[Text provided]

::::

Ofelia Esparza in front of Mictlan Sur
Ofelia Esparza in front of Mictlan Sur (2000), an altar at Self Help Graphics & Art. Image courtesy of the artist.

When Ofelia Esparza walks into the Vincent Price Art Museum at East Los Angeles College this month, she’ll see something she once only dreamed of: nearly a century of her art filling a gallery just blocks from where she grew up. 

At 93, the celebrated Chicana altarista, artist and retired teacher is finally getting her first-ever museum retrospective. 

“My dream was to make a huge altar at East LA College,” said Esparza, who honed her drawing and painting skills at the community college. “This is a project beyond anything I’ve ever done. It’s all the stages of my life. It’s emotional, but I’m happy to see my pieces all together.”

Titled “Ofelia Esparza: A Retrospective,” the exhibit opens October 18 and features 90 works of never-before-seen drawings, paintings, printmaking and the altars that shaped how Día de los Muertos is celebrated in the U.S. and beyond. 

A legacy rooted in tradition

Esparza’s art journey began at age 5, when she used a nail to carve a picture of a house and tree into the adobe wall of her childhood home in East LA. Her mother, Guadalupe Salazar Aviles known to the family as “Mama Lupe,” started ironing pieces of white butcher paper she saved from the carniceria for Esparza to draw on instead.

“It was my first art piece,” said Esparza. “I see the world through 7-year-old eyes. All my stories, all the things I connect with, the work I do began when I was a child. My mother was a creative spirit. She never called herself an artist, but the neighborhood knew she was.”

Mama Lupe was a strong woman who immigrated to the U.S. after the Mexican Revolution and eventually settled in East LA, where she raised Esparza and made home-cooked meals and handmade crafts. She grew nopales and verdolagas in the yard, made mole from scratch and created crosses and coronas for funerals.

But it was her nacimiento — a handcrafted nativity set — and Las Posadas gatherings in their home that made the biggest mark on Esparza.

::::

[Required action 1]
Decide whether each statement below agrees with the article on Ofelia Esparza. Answer yes or no for each, and quote the words from the article that settle it.
(a) The retrospective opens October 18.
(b) The exhibit features 120 works.
(c) Mama Lupe grew nopales and verdolagas in the yard.
[Required action 2]
Using the article on Ofelia Esparza, answer these questions:
(a) Where did Esparza hone her drawing and painting skills?
(b) What did Mama Lupe iron for Esparza to draw on?
(c) How old is Esparza?
[Required action 3] Proceed with the article on Ofelia Esparza, writing on from its final sentence.
The lines that follow the article are not needed for anything here.

[Data supplied]
::::

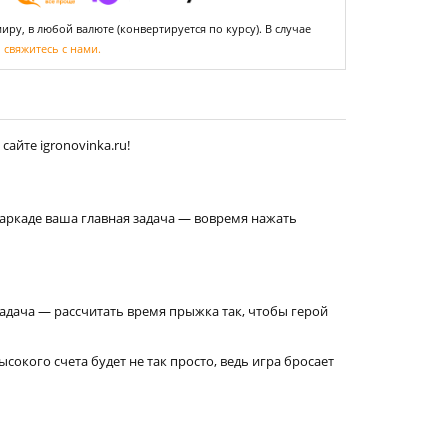
ру, в любой валюте (конвертируется по курсу). В случае
,
свяжитесь с нами.
айте igronovinka.ru!
 аркаде ваша главная задача — вовремя нажать
дача — рассчитать время прыжка так, чтобы герой
окого счета будет не так просто, ведь игра бросает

::::

[Reply 1]
(a) Yes: "the exhibit opens October 18"
(b) No: "features 90 works"
(c) Yes: "She grew nopales and verdolagas in the yard"

[Reply 2]
(a) At East Los Angeles College, the community college.
(b) Pieces of white butcher paper she saved from the carniceria.
(c) 93.

[Reply 3]
She credits this altar making tradition that now runs nine generations deep for inspiring her work as a sixth-generation altarista, artist and educator. 

Ofelia Esparza stands by an altar at Tonalli Studios on Saturday, Oct. 4, 2025. (Photo by Carol Martinez/ Boyle Heights Beat)

From the classroom to community

After graduating from Garfield High School and raising nine children with her husband, Amado Esparza, she returned to school — first at ELAC, then at Cal State LA, before earning her credential. She became a teacher at City Terrace Elementary School, where she integrated folklórico and Día de los Muertos traditions into her curriculum.

In 1975, everything changed when she stumbled inside the seminal Chicano arts space Self Help Graphics & Art (SHG) and discovered remnants of their first Day of the Dead procession.

“I came home and told my mother and she said, ‘De verás?’” said Esparza. “We had never heard of any local public celebration.”

Esparza began teaching workshops and building public altars at SHG, informed by her cultural roots and Indigenous spirituality. She helped shape a tradition that endures more than 50 years later and has spread internationally — elevating her from teacher and artist to cultural leader.

Now that legacy is being honored in full.

A community of altars

Ofelia Esparza: A Retrospective” at the Vincent Price Museum (VPAM), was curated by Joseph Valencia and retired Chicano studies professor Sybil Venegas, who for 15 years invited Esparza into her classroom to help make student altars at ELAC. Along with curatorial assistant Gloria Ortega, the team worked closely with Esparza and her family and summoned the community for photos tracing the artist’s evolution.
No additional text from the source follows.